Monthly Archives: March 2015

Lighthouse Keeper’s Rescue Dog Gains World Attention

Allan Wood | March 15, 2015 | COMMENTS:Comments Closed

Lighthouse Keeper’s Rescue Dog, Milo, Gains World Attention from Painting

Painting of Milo the rescue dog by Sir Edwin Henry Landseer.

Painting of Milo the rescue dog by Sir Edwin Henry Landseer.

George B. Taylor was the first Keeper at Egg Rock lighthouse, located a mile off near Nahant, on the Massachusetts northern shore. When he brought his family to live on Egg Rock Island, he also brought their loving dog Milo in 1855. Many lighthouse keepers owned dogs for companionship due to the solitary job of managing and maintaining a lighthouse. He was a breed mix between a Newfoundland and a St. Bernard making him a rather large animal. Milo was stationed with his owner, Keeper George B. Taylor at Egg Rock Lighthouse, located near Nahant, Massachusetts. Although the lighthouse is no longer present today, the stories and famous painting of Milo have been preserved over the years.

As the masons were completing the finishing touches on the lighthouse, they were quite fond of the playful animal and left an opening in the masonry which served as Milo’s private entranceway to the lighthouse.

Milo adapted rather easily to the wildlife on the island. He was a very good swimmer and very independent. One day, as Keeper Taylor took a shot at an approaching Loon for dinner, Milo started a long chase after the wounded bird. Milo was soon out of sight chasing the prize, as it would try to fly away. Darkness approached and the Keeper and his family feared that Milo had gotten into some kind of trouble in his escapade. The Taylors finally went to sleep fearing that the dog had drowned. The following afternoon Milo was sighted in the water heading towards the island from the Nahant shoreline. The dog had apparently missed sight of the tiny rock island and lighthouse in the night and ended up on the shore of Nahant, where he stayed the night and then apparently swam to the island the next day.

Vintage image of Egg Rock Lighthouse in 1800s. Image courtesy US Coast Guard.

Vintage image of Egg Rock Lighthouse in 1800s. Image courtesy US Coast Guard.

In foggy weather, Milo would constantly bark at any vessels approaching the lighthouse, becoming an additional fog signal. Keeper Taylor claimed that Milo was involved with assisting in the rescue of several children from drowning near the island.

Milo was also a favorite of local fishermen, as they would come out to the lighthouse and tie large pieces of cod to pieces of wood and set them adrift. The dog would swim out from the shore to retrieve the floating fish, which sometimes were sent adrift as far as a mile from the island, and then bring them to the Taylors. The Taylors would then cook the presents for dinner that night.
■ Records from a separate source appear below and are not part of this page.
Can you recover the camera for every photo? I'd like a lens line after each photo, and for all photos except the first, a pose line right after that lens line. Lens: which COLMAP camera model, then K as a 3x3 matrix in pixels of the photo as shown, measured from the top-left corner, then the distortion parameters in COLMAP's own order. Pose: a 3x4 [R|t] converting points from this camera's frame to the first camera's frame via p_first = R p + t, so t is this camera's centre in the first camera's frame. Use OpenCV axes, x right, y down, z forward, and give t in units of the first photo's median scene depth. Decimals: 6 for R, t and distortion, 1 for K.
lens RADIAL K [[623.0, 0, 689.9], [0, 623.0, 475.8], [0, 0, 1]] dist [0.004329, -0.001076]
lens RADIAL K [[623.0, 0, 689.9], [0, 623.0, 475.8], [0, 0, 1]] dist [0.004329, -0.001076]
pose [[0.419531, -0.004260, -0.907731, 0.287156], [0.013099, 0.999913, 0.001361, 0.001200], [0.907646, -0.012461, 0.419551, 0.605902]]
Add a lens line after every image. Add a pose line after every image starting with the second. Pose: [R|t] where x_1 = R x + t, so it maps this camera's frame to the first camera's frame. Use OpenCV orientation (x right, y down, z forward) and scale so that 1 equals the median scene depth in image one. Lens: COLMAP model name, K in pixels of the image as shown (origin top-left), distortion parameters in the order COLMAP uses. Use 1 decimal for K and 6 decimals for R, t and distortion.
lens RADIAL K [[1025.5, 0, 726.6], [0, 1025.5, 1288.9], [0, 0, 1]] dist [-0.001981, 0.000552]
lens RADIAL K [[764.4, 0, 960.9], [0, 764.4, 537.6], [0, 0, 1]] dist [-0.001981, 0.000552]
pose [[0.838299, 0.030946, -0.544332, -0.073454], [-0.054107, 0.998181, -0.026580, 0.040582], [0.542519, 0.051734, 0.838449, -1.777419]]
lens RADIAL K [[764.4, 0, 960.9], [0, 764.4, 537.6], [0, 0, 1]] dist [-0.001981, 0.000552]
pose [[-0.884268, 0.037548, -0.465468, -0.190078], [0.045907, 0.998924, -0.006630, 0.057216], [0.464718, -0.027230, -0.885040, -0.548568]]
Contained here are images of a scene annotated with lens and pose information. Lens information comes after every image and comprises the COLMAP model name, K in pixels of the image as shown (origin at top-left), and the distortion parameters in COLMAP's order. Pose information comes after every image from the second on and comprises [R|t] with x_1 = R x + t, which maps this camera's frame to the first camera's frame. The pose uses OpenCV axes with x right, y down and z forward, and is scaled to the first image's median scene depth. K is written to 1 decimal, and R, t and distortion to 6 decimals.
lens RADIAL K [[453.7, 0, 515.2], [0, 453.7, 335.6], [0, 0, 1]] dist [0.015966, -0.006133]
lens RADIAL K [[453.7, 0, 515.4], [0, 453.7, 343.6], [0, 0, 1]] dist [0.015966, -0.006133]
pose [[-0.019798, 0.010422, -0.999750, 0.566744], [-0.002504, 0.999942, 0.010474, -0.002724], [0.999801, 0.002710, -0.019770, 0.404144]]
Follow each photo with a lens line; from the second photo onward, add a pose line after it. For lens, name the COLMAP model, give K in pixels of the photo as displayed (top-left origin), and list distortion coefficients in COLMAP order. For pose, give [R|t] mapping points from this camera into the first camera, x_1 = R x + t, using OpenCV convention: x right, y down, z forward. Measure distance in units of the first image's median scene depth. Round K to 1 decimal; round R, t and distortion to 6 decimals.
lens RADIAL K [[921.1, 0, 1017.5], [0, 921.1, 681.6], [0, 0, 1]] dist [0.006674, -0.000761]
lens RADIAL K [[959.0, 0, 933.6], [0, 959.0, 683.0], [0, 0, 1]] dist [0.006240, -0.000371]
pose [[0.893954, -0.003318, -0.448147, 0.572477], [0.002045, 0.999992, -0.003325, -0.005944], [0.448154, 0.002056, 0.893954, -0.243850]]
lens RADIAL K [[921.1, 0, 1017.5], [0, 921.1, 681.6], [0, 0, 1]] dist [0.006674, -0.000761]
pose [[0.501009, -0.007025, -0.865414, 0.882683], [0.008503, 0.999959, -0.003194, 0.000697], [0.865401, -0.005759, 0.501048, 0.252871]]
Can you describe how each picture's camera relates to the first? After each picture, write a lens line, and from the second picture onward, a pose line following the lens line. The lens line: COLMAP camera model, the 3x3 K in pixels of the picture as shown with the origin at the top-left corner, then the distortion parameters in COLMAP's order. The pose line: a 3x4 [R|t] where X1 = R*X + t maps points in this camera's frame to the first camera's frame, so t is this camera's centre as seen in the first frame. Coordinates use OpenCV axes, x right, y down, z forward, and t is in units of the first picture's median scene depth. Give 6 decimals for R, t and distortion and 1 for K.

Milo’s fame spread across the Atlantic where he captivated the interest of a well-known English animal painter, Sir Edwin Henry Landseer. Landseer was granted permission by Keeper Taylor to create a painting of Milo with Taylor’s young son, Fred. The painting displayed Milo over a young child resting between the dog’s large paws, as if the child had just been saved. The painting, titled Saved, became a powerful symbol of the lighthouse service and became internationally famous.



Today, Egg Rock lighthouse has been removed and the island is used as a bird sanctuary, due to the efforts of Massachusetts Senator Henry Cabot Lodge.